_Задания_.
[a] Согласуются ли с текстом о Кампанелле следующие утверждения: (i) автором первой утопии был Платон; (ii) Фра Томмазо просидел на острие кола сорок часов; (iii) приведенный отрывок взят из романа В. Ф. Тендрякова «Покушение на миражи»? Ответьте на каждое «да» или «нет» и процитируйте решающие слова текста.
[b] Перечислите все пытки инквизиции, названные в тексте о Кампанелле.

_Отрывок текста_.
++++++++

Город всеобщего счастья (Томазо Кампанелла)
Автором первой утопии, то есть проекта идеального общественного строя, являлся античный мыслитель Платон. В эпоху Возрождения тоже появились различные варианты утопических моделей. Одной из наиболее известных являлась утопия итальянского философа Томазо Кампанеллы, названная им «Городом Солнца». Проект идеального общественного устройства, предложенный Кампанеллой прекрасно описан и художественно прокомментирован в романе В. Ф. Тендрякова «Покушение на миражи», отрывок из которого предлагается читателю в этом параграфе (точнее – вместо него).
«К близости смерти он привык, она постоянно сторожила его и совсем вплотную подходила уже тридцать восемь лет назад, много дней и ночей дежурила над его соломенным матрацем в камере Кастель Нуово. Святая инквизиция применяла в застенках множество пыток – от простой дыбы, выворачивающей суставы, до изобретательного станка полледро – жеребенка. Но самой страшной являлась знаменитая велья – человека в течение сорока часов постепенно насаживали на заостренный кол, который медленно входил в тело, рвал внутренности. Фра Томмазо просидел на острие кола тридцать четыре часа – день, ночь еще день – и… выдержал. Не выдержали палачи – сдались.

++++++++

_Предоставленные данные_.
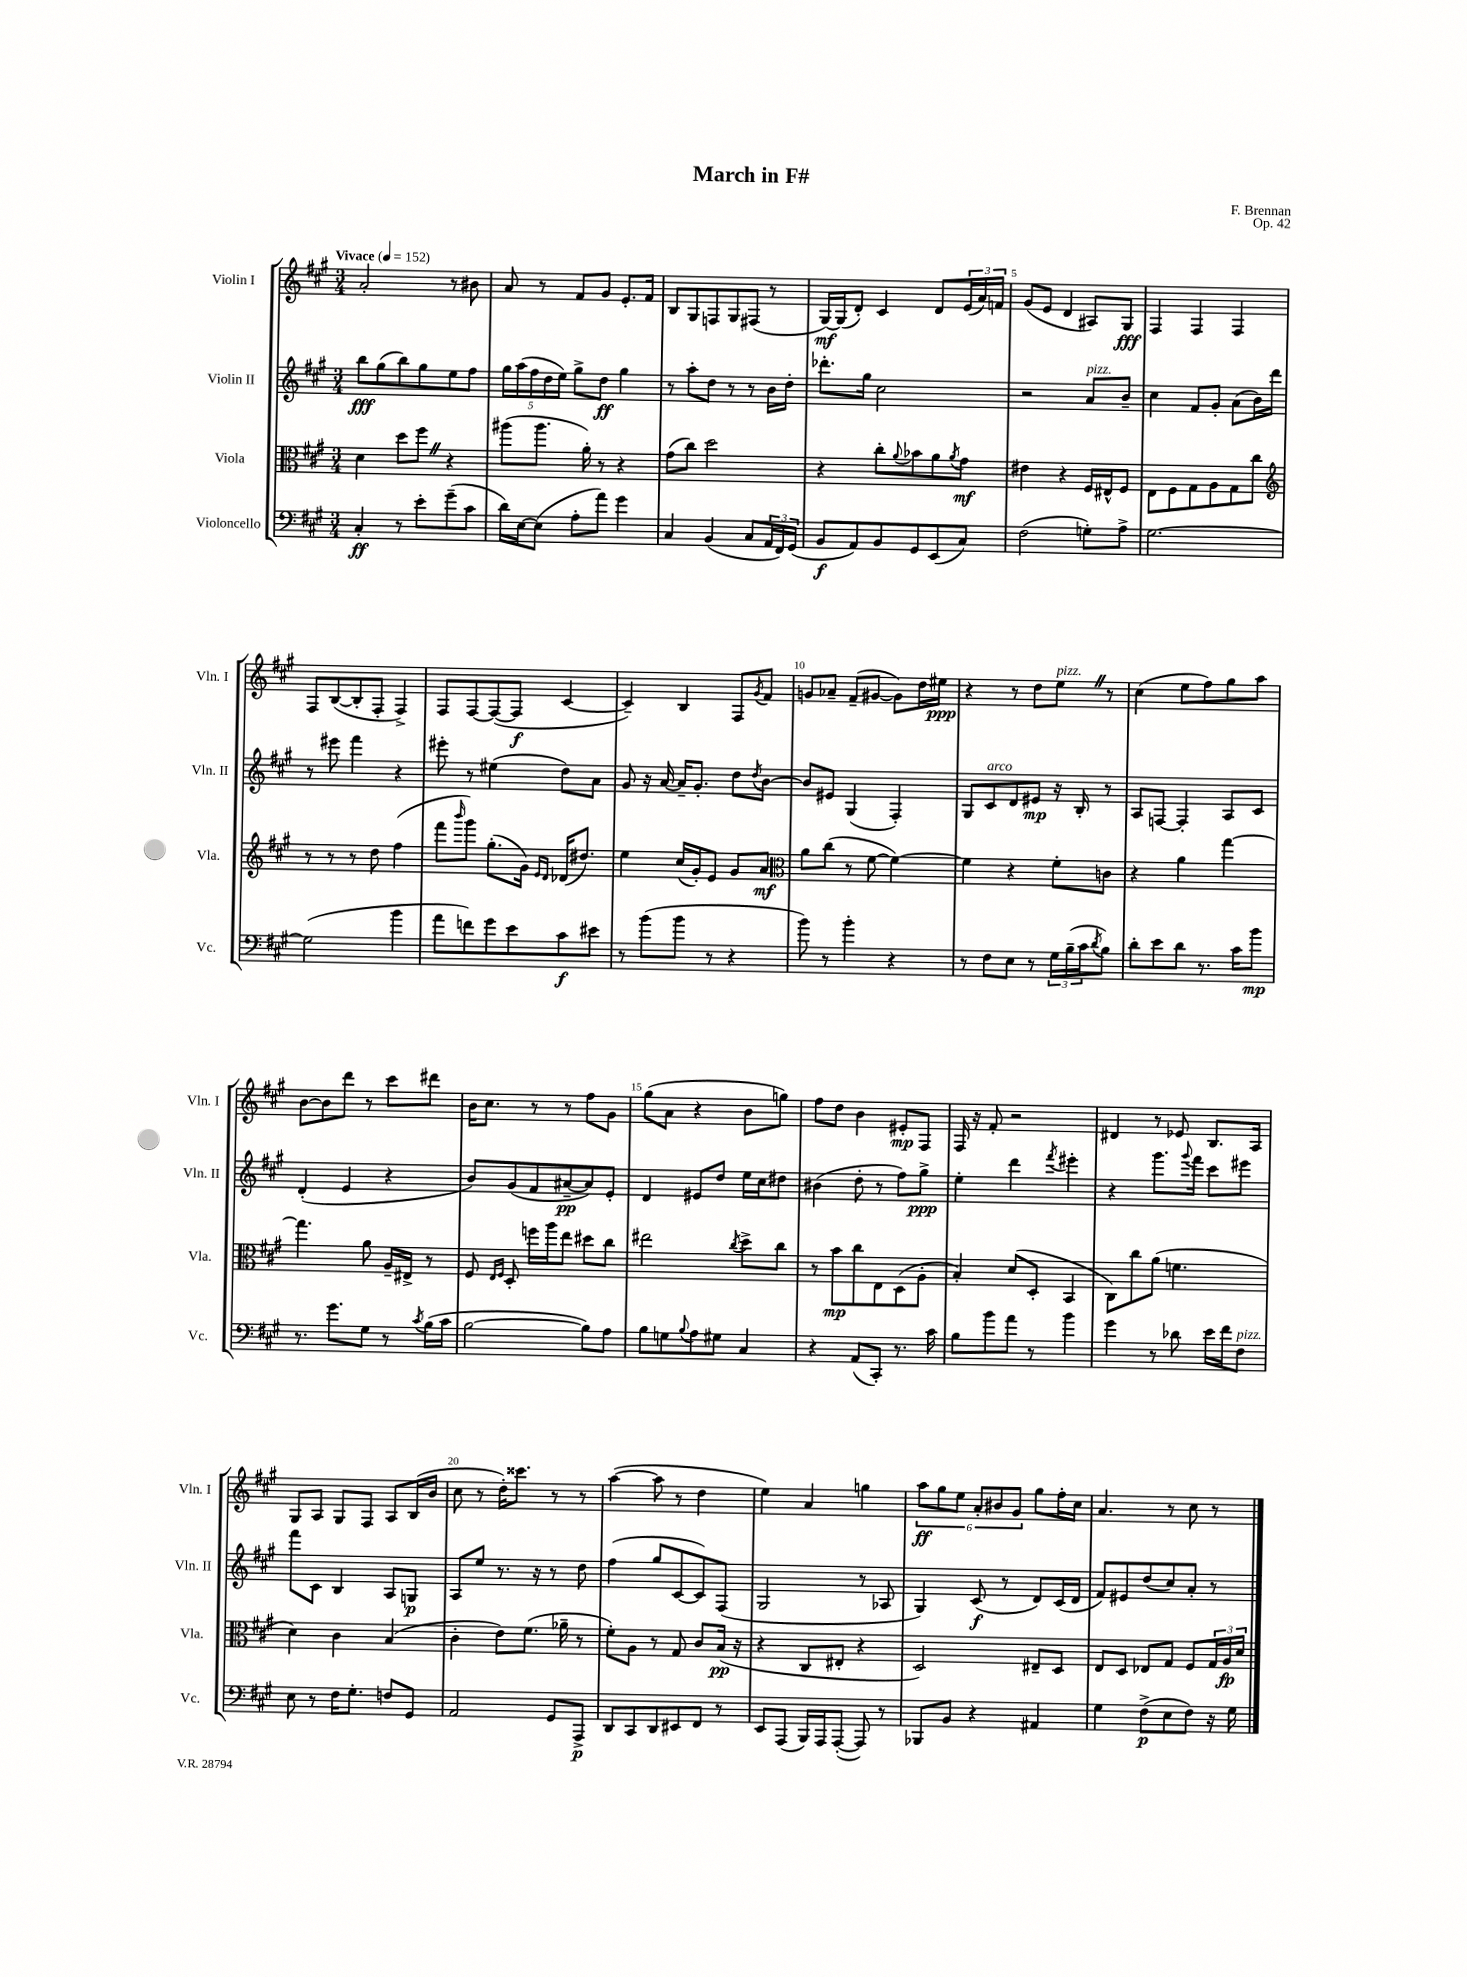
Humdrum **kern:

++++++++

_Ответы к заданиям_.
[a]
(i) Да: «Автором первой утопии, то есть проекта идеального общественного строя, являлся античный мыслитель Платон».
(ii) Нет: «Фра Томмазо просидел на острие кола тридцать четыре часа».
(iii) Да: «в романе В. Ф. Тендрякова «Покушение на миражи», отрывок из которого предлагается читателю в этом параграфе».

[b] Простая дыба; станок полледро («жеребенок»); велья.